Reasonable, but you have to actually do this and not screw it up.

> Harden the system according to state of the art security

"Draw the rest of the owl"

You're better off treating the system as fundamentally unsecurable, because it is. The only real solution is to never give it untrusted data or access to anything you care about. Which yes, makes it pretty useless.

CuriouslyC|21 days ago

Wrapping documents in <untrusted></untrusted> helps a small amount if you're filtering tags in the content. The main reason for this is that it primes attention. You can redact prompt injection hot words as well, for cases where there's a high P(injection) and wrap the detected injection in <potential-prompt-injection> tags. None of this is a slam dunk but with a high quality model and some basic document cleaning I don't think the sky is falling.

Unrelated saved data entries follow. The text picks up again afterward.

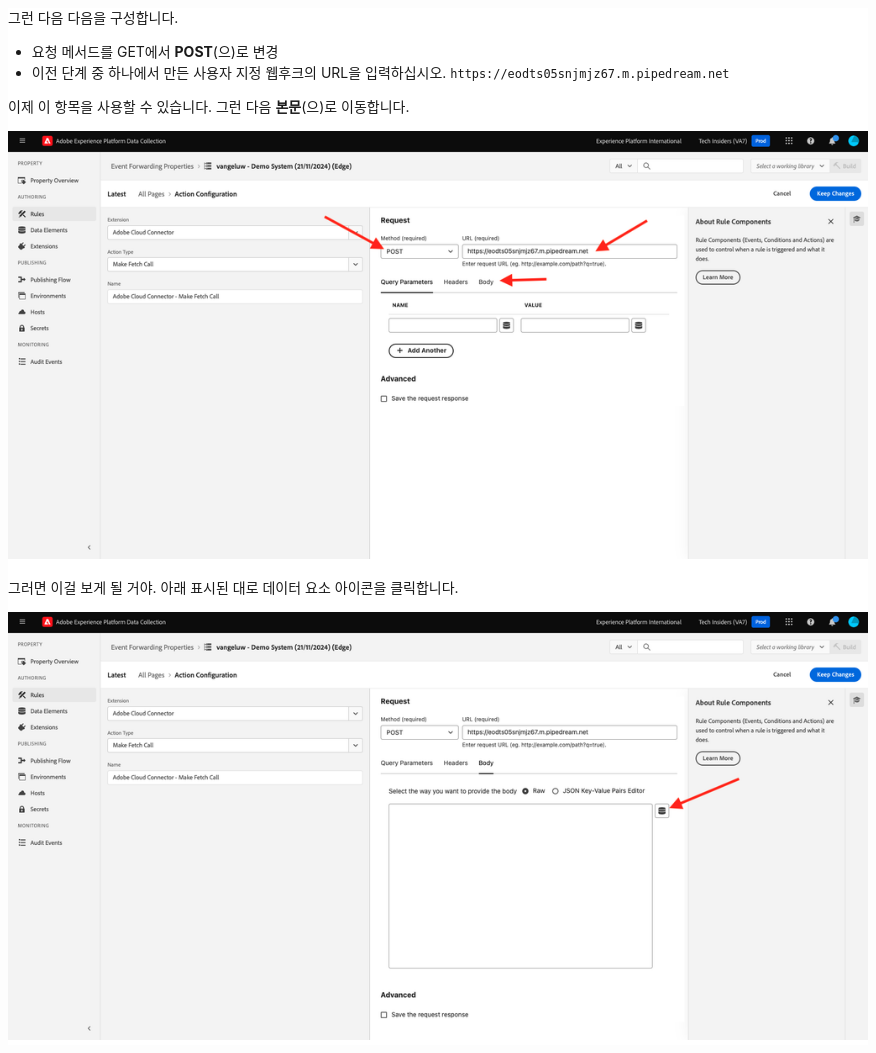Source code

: 그런 다음 다음을 구성합니다.

- 요청 메서드를 GET에서 **POST**(으)로 변경
- 이전 단계 중 하나에서 만든 사용자 지정 웹후크의 URL을 입력하십시오. `https://eodts05snjmjz67.m.pipedream.net`

이제 이 항목을 사용할 수 있습니다. 그런 다음 **본문**(으)로 이동합니다.

![Adobe Experience Platform 데이터 수집 SSF](./images/rl6.png)

그러면 이걸 보게 될 거야. 아래 표시된 대로 데이터 요소 아이콘을 클릭합니다.

![Adobe Experience Platform 데이터 수집 SSF](./images/rl7.png)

I have OPA and set policies on each tool I provide at the gateway level. It makes this stuff way easier.

veganmosfet|21 days ago

Agree for a general AI assistant, which has the same permissions and access as the assisted human => Disaster. I experimented with OpenClaw and it has a lot of issues. The best: prompt injection attacks are "out of scope" from the security policy == user's problem. However, I found the latest models to have much better safety and instruction following capabilities. Combined with other security best practices, this lowers the risk.